-------- Data records --------

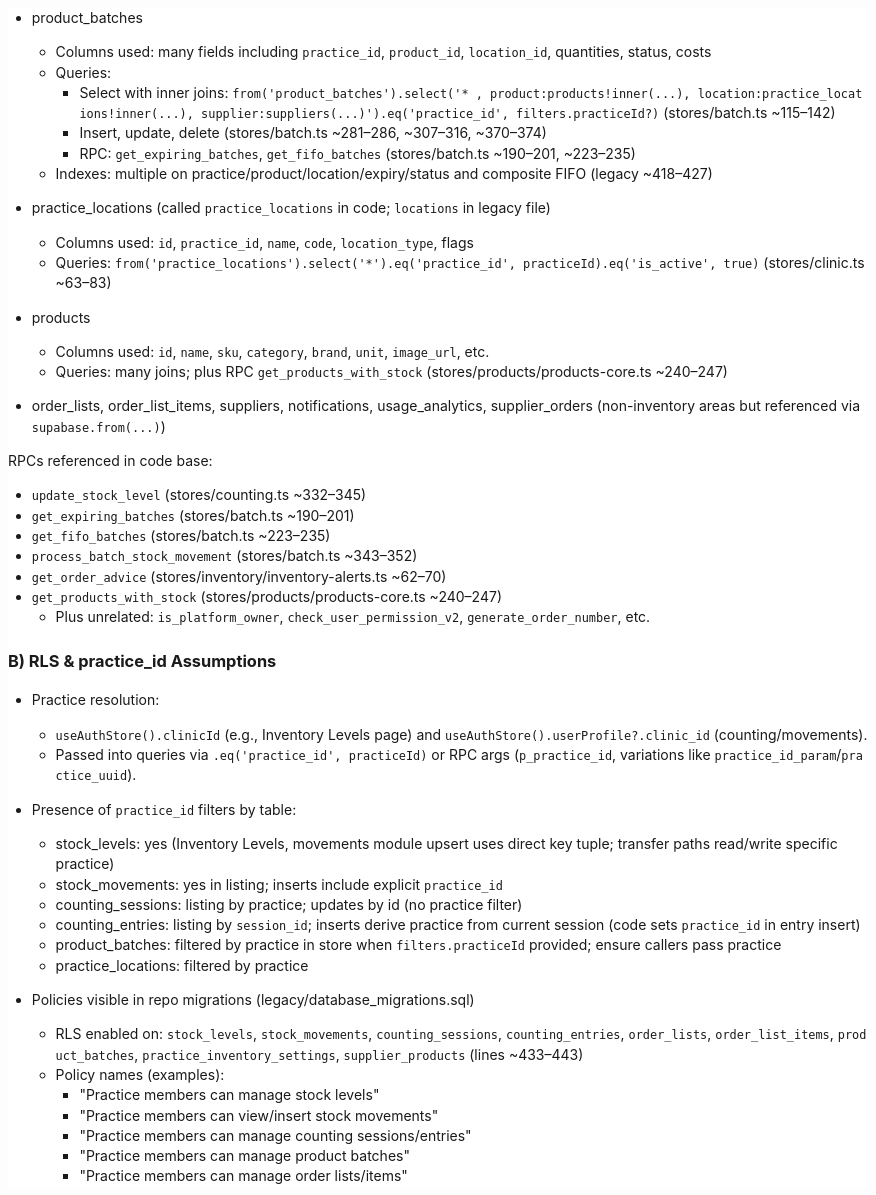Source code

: - product_batches
  - Columns used: many fields including `practice_id`, `product_id`, `location_id`, quantities, status, costs
  - Queries:
    - Select with inner joins: `from('product_batches').select('* , product:products!inner(...), location:practice_locations!inner(...), supplier:suppliers(...)').eq('practice_id', filters.practiceId?)` (stores/batch.ts ~115–142)
    - Insert, update, delete (stores/batch.ts ~281–286, ~307–316, ~370–374)
    - RPC: `get_expiring_batches`, `get_fifo_batches` (stores/batch.ts ~190–201, ~223–235)
  - Indexes: multiple on practice/product/location/expiry/status and composite FIFO (legacy ~418–427)

- practice_locations (called `practice_locations` in code; `locations` in legacy file)
  - Columns used: `id`, `practice_id`, `name`, `code`, `location_type`, flags
  - Queries: `from('practice_locations').select('*').eq('practice_id', practiceId).eq('is_active', true)` (stores/clinic.ts ~63–83)

- products
  - Columns used: `id`, `name`, `sku`, `category`, `brand`, `unit`, `image_url`, etc.
  - Queries: many joins; plus RPC `get_products_with_stock` (stores/products/products-core.ts ~240–247)

- order_lists, order_list_items, suppliers, notifications, usage_analytics, supplier_orders (non-inventory areas but referenced via `supabase.from(...)`)

RPCs referenced in code base:
- `update_stock_level` (stores/counting.ts ~332–345)
- `get_expiring_batches` (stores/batch.ts ~190–201)
- `get_fifo_batches` (stores/batch.ts ~223–235)
- `process_batch_stock_movement` (stores/batch.ts ~343–352)
- `get_order_advice` (stores/inventory/inventory-alerts.ts ~62–70)
- `get_products_with_stock` (stores/products/products-core.ts ~240–247)
  - Plus unrelated: `is_platform_owner`, `check_user_permission_v2`, `generate_order_number`, etc.

### B) RLS & practice_id Assumptions

- Practice resolution:
  - `useAuthStore().clinicId` (e.g., Inventory Levels page) and `useAuthStore().userProfile?.clinic_id` (counting/movements).
  - Passed into queries via `.eq('practice_id', practiceId)` or RPC args (`p_practice_id`, variations like `practice_id_param`/`practice_uuid`).

- Presence of `practice_id` filters by table:
  - stock_levels: yes (Inventory Levels, movements module upsert uses direct key tuple; transfer paths read/write specific practice)
  - stock_movements: yes in listing; inserts include explicit `practice_id`
  - counting_sessions: listing by practice; updates by id (no practice filter)
  - counting_entries: listing by `session_id`; inserts derive practice from current session (code sets `practice_id` in entry insert)
  - product_batches: filtered by practice in store when `filters.practiceId` provided; ensure callers pass practice
  - practice_locations: filtered by practice

- Policies visible in repo migrations (legacy/database_migrations.sql)
  - RLS enabled on: `stock_levels`, `stock_movements`, `counting_sessions`, `counting_entries`, `order_lists`, `order_list_items`, `product_batches`, `practice_inventory_settings`, `supplier_products` (lines ~433–443)
  - Policy names (examples):
    - "Practice members can manage stock levels"
    - "Practice members can view/insert stock movements"
    - "Practice members can manage counting sessions/entries"
    - "Practice members can manage product batches"
    - "Practice members can manage order lists/items"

--------

## What needs to be done
Switch every instance of "Columns used" in the data above to "Fields referenced" and reproduce the full text with nothing else altered. Leave the pictures out of your answer.

## Result of this task
Source code

: - product_batches
  - Fields referenced: many fields including `practice_id`, `product_id`, `location_id`, quantities, status, costs
  - Queries:
    - Select with inner joins: `from('product_batches').select('* , product:products!inner(...), location:practice_locations!inner(...), supplier:suppliers(...)').eq('practice_id', filters.practiceId?)` (stores/batch.ts ~115–142)
    - Insert, update, delete (stores/batch.ts ~281–286, ~307–316, ~370–374)
    - RPC: `get_expiring_batches`, `get_fifo_batches` (stores/batch.ts ~190–201, ~223–235)
  - Indexes: multiple on practice/product/location/expiry/status and composite FIFO (legacy ~418–427)

- practice_locations (called `practice_locations` in code; `locations` in legacy file)
  - Fields referenced: `id`, `practice_id`, `name`, `code`, `location_type`, flags
  - Queries: `from('practice_locations').select('*').eq('practice_id', practiceId).eq('is_active', true)` (stores/clinic.ts ~63–83)

- products
  - Fields referenced: `id`, `name`, `sku`, `category`, `brand`, `unit`, `image_url`, etc.
  - Queries: many joins; plus RPC `get_products_with_stock` (stores/products/products-core.ts ~240–247)

- order_lists, order_list_items, suppliers, notifications, usage_analytics, supplier_orders (non-inventory areas but referenced via `supabase.from(...)`)

RPCs referenced in code base:
- `update_stock_level` (stores/counting.ts ~332–345)
- `get_expiring_batches` (stores/batch.ts ~190–201)
- `get_fifo_batches` (stores/batch.ts ~223–235)
- `process_batch_stock_movement` (stores/batch.ts ~343–352)
- `get_order_advice` (stores/inventory/inventory-alerts.ts ~62–70)
- `get_products_with_stock` (stores/products/products-core.ts ~240–247)
  - Plus unrelated: `is_platform_owner`, `check_user_permission_v2`, `generate_order_number`, etc.

### B) RLS & practice_id Assumptions

- Practice resolution:
  - `useAuthStore().clinicId` (e.g., Inventory Levels page) and `useAuthStore().userProfile?.clinic_id` (counting/movements).
  - Passed into queries via `.eq('practice_id', practiceId)` or RPC args (`p_practice_id`, variations like `practice_id_param`/`practice_uuid`).

- Presence of `practice_id` filters by table:
  - stock_levels: yes (Inventory Levels, movements module upsert uses direct key tuple; transfer paths read/write specific practice)
  - stock_movements: yes in listing; inserts include explicit `practice_id`
  - counting_sessions: listing by practice; updates by id (no practice filter)
  - counting_entries: listing by `session_id`; inserts derive practice from current session (code sets `practice_id` in entry insert)
  - product_batches: filtered by practice in store when `filters.practiceId` provided; ensure callers pass practice
  - practice_locations: filtered by practice

- Policies visible in repo migrations (legacy/database_migrations.sql)
  - RLS enabled on: `stock_levels`, `stock_movements`, `counting_sessions`, `counting_entries`, `order_lists`, `order_list_items`, `product_batches`, `practice_inventory_settings`, `supplier_products` (lines ~433–443)
  - Policy names (examples):
    - "Practice members can manage stock levels"
    - "Practice members can view/insert stock movements"
    - "Practice members can manage counting sessions/entries"
    - "Practice members can manage product batches"
    - "Practice members can manage order lists/items"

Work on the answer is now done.